Halter raises $314m Series E at $2.9b valuation, scales ANZ agtech team
New Zealand agtech startup Halter closed a $314.4 million Series E led by Peter Thiel's Founders Fund, valuing the company at $2.9 billion. The round came less than 12 months after Halter hit unicorn status with a $155 million Series D in June 2025.
Blackbird Ventures, DCVC, Bond, Bessemer, and others participated.
Halter makes solar-powered, GPS-enabled smart collars for cattle. Farmers use an app to create virtual fences and move herds remotely, no physical fencing required. The company has sold one million collars to over 1,000 customers managing 400,000 cattle across New Zealand, Australia, and the US. American ranchers have built close to 100,000 kilometres of virtual fencing since the company's 2024 US expansion.
Founded in 2016 by former Rocket Lab engineer Craig Piggott, Halter operates on a subscription model: monthly fees per cow per collar. The company reported $17.5 million in revenue before its recent explosive growth, which saw it win Deloitte's Fast 50 award for 1,539% revenue growth in a single year.
Halter now employs over 300 people and is building regional teams with local ownership structures. Expansion targets include the UK, Ireland, and South America.
What this means for sales teams: Agtech scaling this fast typically means aggressive hiring. Series E capital at this valuation usually funds go-to-market expansion, not just product development. Halter is building regional teams with local ownership, which suggests territory-based AE structures rather than centralised sales out of Auckland.

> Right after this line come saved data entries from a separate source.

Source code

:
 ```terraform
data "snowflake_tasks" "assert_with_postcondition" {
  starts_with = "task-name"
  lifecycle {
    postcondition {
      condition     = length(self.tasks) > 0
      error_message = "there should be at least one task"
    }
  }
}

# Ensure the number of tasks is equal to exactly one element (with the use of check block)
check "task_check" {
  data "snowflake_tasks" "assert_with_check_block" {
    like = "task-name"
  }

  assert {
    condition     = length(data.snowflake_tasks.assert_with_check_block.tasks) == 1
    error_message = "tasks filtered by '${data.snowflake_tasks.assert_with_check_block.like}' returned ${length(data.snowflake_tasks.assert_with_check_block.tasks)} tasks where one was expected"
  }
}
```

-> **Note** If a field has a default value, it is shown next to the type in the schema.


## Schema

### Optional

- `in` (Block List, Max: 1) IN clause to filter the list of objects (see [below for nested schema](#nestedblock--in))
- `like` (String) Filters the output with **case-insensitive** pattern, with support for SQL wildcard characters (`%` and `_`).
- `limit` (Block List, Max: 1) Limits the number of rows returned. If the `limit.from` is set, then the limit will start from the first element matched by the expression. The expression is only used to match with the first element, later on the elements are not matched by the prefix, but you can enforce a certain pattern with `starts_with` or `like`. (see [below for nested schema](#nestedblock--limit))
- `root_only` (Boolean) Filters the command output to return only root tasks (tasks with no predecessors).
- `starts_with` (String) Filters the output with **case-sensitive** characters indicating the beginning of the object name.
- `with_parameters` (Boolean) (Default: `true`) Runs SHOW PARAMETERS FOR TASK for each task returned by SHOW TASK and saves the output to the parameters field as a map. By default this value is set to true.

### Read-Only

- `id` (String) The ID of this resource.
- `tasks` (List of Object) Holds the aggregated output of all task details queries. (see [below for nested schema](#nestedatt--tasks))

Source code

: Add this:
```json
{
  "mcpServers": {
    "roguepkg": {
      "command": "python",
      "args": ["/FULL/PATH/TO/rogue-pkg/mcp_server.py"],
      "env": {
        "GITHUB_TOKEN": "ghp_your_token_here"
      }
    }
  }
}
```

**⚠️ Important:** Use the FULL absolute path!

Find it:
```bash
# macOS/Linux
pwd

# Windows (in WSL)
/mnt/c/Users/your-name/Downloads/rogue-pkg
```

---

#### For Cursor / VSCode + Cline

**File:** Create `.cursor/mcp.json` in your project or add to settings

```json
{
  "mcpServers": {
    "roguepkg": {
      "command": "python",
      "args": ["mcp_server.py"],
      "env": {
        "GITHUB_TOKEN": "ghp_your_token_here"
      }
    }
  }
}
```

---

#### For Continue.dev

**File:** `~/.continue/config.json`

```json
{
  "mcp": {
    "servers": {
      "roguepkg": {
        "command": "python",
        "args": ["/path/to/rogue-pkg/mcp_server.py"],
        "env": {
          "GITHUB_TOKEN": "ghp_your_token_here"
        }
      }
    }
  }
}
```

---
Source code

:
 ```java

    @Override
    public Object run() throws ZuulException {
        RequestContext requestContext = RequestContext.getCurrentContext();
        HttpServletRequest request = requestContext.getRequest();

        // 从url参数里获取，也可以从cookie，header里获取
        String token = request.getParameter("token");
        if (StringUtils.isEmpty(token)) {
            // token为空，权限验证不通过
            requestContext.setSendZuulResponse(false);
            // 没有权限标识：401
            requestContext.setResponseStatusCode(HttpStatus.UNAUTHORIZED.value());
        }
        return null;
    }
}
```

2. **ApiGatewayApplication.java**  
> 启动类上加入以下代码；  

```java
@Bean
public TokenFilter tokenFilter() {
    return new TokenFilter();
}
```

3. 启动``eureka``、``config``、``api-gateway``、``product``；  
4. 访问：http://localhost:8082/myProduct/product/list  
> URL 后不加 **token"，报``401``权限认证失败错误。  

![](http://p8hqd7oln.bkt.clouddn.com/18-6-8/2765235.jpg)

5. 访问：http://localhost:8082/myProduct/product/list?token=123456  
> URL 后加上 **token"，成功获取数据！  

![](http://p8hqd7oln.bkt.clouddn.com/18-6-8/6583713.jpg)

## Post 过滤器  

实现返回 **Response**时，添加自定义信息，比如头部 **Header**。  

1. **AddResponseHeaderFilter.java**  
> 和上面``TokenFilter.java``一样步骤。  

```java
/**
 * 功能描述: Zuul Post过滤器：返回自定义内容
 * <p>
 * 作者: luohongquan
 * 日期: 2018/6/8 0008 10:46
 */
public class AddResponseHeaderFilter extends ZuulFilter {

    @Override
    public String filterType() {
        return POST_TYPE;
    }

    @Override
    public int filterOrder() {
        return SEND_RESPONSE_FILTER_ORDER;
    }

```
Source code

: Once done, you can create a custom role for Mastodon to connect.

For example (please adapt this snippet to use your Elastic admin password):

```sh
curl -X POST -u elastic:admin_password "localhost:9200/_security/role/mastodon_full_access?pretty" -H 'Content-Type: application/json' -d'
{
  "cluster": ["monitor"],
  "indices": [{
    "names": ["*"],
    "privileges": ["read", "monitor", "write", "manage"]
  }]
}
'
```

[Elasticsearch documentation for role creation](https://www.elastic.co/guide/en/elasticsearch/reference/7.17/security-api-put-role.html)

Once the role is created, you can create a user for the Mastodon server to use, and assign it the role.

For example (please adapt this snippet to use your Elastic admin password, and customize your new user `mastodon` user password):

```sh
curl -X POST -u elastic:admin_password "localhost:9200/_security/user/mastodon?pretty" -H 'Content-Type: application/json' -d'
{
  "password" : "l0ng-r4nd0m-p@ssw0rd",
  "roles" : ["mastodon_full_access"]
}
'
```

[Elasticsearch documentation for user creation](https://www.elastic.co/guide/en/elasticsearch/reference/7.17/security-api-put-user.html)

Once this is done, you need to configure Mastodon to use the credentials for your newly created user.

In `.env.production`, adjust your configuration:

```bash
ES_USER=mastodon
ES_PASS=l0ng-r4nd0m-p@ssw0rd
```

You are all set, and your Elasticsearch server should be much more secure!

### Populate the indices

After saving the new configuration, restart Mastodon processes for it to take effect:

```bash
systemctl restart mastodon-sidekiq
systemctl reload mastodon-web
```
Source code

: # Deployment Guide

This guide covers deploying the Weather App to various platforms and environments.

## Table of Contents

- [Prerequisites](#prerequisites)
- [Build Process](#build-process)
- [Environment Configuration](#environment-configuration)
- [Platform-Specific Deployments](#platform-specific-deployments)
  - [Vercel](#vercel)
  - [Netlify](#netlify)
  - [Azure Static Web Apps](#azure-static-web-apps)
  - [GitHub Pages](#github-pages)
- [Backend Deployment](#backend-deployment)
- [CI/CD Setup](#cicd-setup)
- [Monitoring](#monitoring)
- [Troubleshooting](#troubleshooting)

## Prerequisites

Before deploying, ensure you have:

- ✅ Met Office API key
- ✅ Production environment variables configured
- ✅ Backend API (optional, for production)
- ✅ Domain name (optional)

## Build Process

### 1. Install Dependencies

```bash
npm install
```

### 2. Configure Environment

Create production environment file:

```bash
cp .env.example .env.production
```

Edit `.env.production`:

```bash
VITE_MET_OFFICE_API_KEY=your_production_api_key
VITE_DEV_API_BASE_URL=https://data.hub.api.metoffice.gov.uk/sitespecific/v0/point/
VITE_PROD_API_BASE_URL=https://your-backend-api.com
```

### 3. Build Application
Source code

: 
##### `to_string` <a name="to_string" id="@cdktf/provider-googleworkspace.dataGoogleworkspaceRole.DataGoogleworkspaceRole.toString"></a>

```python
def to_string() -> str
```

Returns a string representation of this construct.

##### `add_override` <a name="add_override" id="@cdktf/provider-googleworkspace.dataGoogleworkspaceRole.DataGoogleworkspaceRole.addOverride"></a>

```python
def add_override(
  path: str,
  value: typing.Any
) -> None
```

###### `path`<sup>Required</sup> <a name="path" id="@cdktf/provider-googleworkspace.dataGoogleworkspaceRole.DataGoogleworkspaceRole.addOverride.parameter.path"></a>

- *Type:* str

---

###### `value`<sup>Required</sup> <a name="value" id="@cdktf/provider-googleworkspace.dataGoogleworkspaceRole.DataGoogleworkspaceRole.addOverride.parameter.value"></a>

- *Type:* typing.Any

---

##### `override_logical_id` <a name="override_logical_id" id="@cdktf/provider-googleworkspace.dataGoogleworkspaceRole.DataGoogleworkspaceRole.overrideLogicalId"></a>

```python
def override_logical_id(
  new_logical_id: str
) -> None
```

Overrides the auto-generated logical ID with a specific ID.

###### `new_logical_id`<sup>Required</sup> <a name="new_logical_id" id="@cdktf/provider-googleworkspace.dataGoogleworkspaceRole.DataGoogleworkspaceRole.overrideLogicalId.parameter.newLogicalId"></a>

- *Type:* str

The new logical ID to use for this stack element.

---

Worth watching: comp structures for agricultural tech sales roles differ significantly from SaaS. Deal cycles are seasonal, tied to farming calendars. Customer success matters more than typical enterprise software because churn directly impacts herd management. If you are selling into agriculture, you are often dealing with multi-generational family operations where relationship selling still dominates.
No hiring announcements yet, but companies do not raise $314 million to maintain headcount. Expect sales roles to follow expansion into the UK and Ireland.